PaddleOCRVL PDF Parser¶
Guide to using the PaddleOCRVLPDFParser for end-to-end document parsing with Vision-Language Model capabilities.
Installation Requirements¶
Before using the PaddleOCRVLPDFParser, you need to install the required dependencies:
Additionally, you need to install platform-specific safetensors wheels:
For Linux systems:
python -m pip install https://paddle-whl.bj.bcebos.com/nightly/cu126/safetensors/safetensors-0.6.2.dev0-cp38-abi3-linux_x86_64.whl
For Windows systems:
python -m pip install https://xly-devops.cdn.bcebos.com/safetensors-nightly/safetensors-0.6.2.dev0-cp38-abi3-win_amd64.whl
Required Before Use
These installation steps are required before using PaddleOCRVLPDFParser. Without them, you may encounter import errors.
Overview¶
The PaddleOCRVLPDFParser uses PaddleOCRVL (Vision-Language Model) for comprehensive document understanding.
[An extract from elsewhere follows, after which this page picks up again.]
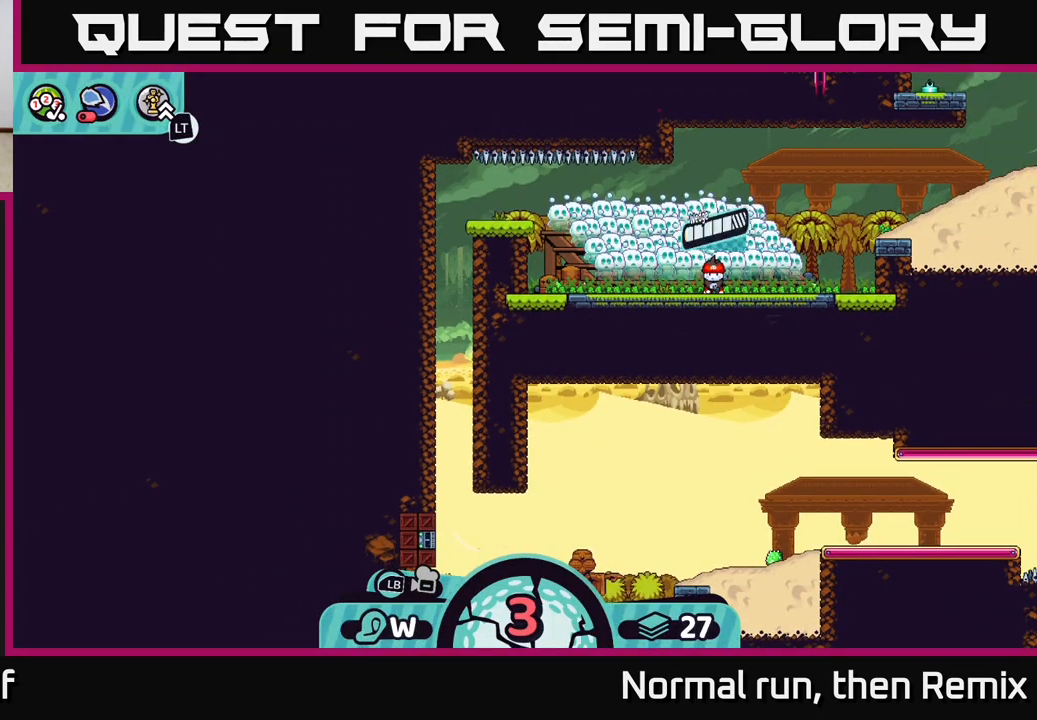
{"buttons": [], "left_stick": "center", "right_stick": "center", "events": []}
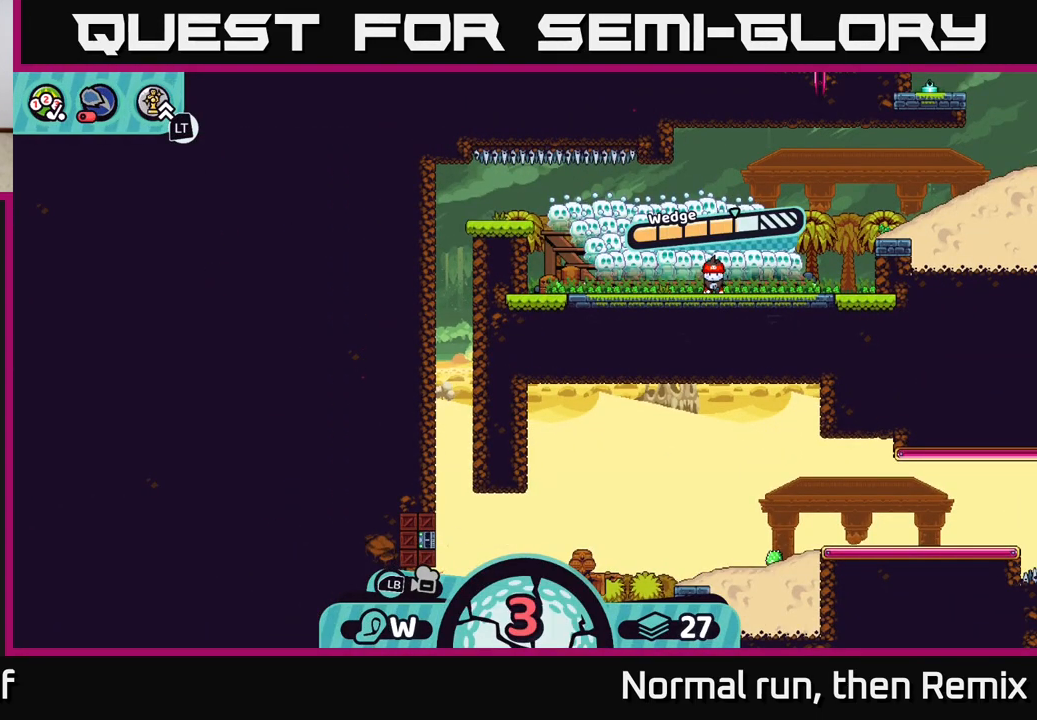
{"buttons": ["A"], "left_stick": "center", "right_stick": "center", "events": [[233, "A", "down"]]}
It combines PaddleOCRVL's advanced document parsing capabilities with DocRes image restoration and split table merging, providing a complete solution for complex document processing tasks.
Key Features¶
- End-to-End Parsing: Uses PaddleOCRVL for complete document understanding in a single pass
- Chart Recognition: Automatically detects and converts charts to structured table format
- Document Restoration: Optional DocRes integration for enhanced document quality
- Split Table Merging: Automatically detects and merges tables split across pages
- Structured Output: Generates Markdown, HTML, and Excel files with tables and charts
- Multiple Element Types: Handles headers, text, tables, charts, footnotes, figure titles, and more
Basic Usage¶
from doctra import PaddleOCRVLPDFParser
# Basic parser with default settings
parser = PaddleOCRVLPDFParser(
use_image_restoration=True, # Enable DocRes restoration
use_chart_recognition=True, # Enable chart recognition
merge_split_tables=True, # Enable split table merging
device="gpu" # Use GPU for processing
)
# Parse a PDF document
parser.parse("document.pdf")
Configuration Options¶
DocRes Image Restoration¶
parser = PaddleOCRVLPDFParser(
# Image Restoration Settings
use_image_restoration=True,
restoration_task="appearance", # Options: appearance, dewarping, deshadowing, deblurring, binarization, end2end
restoration_device="cuda", # or "cpu" or None for auto-detect
restoration_dpi=300, # DPI for restoration processing
)
PaddleOCRVL Settings¶
parser = PaddleOCRVLPDFParser(
# PaddleOCRVL Configuration
use_chart_recognition=True, # Enable chart recognition and extraction
use_doc_orientation_classify=True, # Enable document orientation classification
use_doc_unwarping=True, # Enable document unwarping
use_layout_detection=True, # Enable layout detection
device="gpu", # "gpu" or "cpu"
)
Split Table Merging¶
parser = PaddleOCRVLPDFParser(
# Split Table Merging Settings
merge_split_tables=True, # Enable split table detection and merging
bottom_threshold_ratio=0.20, # Ratio for "too close to bottom" detection
top_threshold_ratio=0.15, # Ratio for "too close to top" detection
max_gap_ratio=0.25, # Maximum allowed gap between tables
column_alignment_tolerance=10.0, # Pixel tolerance for column alignment
min_merge_confidence=0.65 # Minimum confidence score for merging
)
Advanced Configuration¶
from doctra import PaddleOCRVLPDFParser
parser = PaddleOCRVLPDFParser(
# DocRes Image Restoration Settings
use_image_restoration=True,
restoration_task="end2end", # Full restoration pipeline
restoration_device="cuda", # Force GPU usage
restoration_dpi=300, # Higher DPI for better quality
# PaddleOCRVL Settings
use_chart_recognition=True,
use_doc_orientation_classify=True, # Enable orientation detection
use_doc_unwarping=True, # Enable unwarping
use_layout_detection=True,
device="gpu",
# Split Table Merging Settings
merge_split_tables=True,
bottom_threshold_ratio=0.20,
top_threshold_ratio=0.15,
max_gap_ratio=0.25,
column_alignment_tolerance=10.0,
min_merge_confidence=0.65
)
# Parse with custom output directory
parser.parse("document.pdf", output_dir="custom_output")
Output Structure¶
The parser generates output in outputs/{document_name}/paddleocr_vl_parse/ with:
- result.md: Markdown file with all extracted content
- result.html: HTML file with formatted output
- tables.xlsx: Excel file containing all tables and charts as structured data
- tables.html: HTML file with structured tables and charts
- enhanced_pages/: Directory with DocRes-enhanced page images (if restoration enabled)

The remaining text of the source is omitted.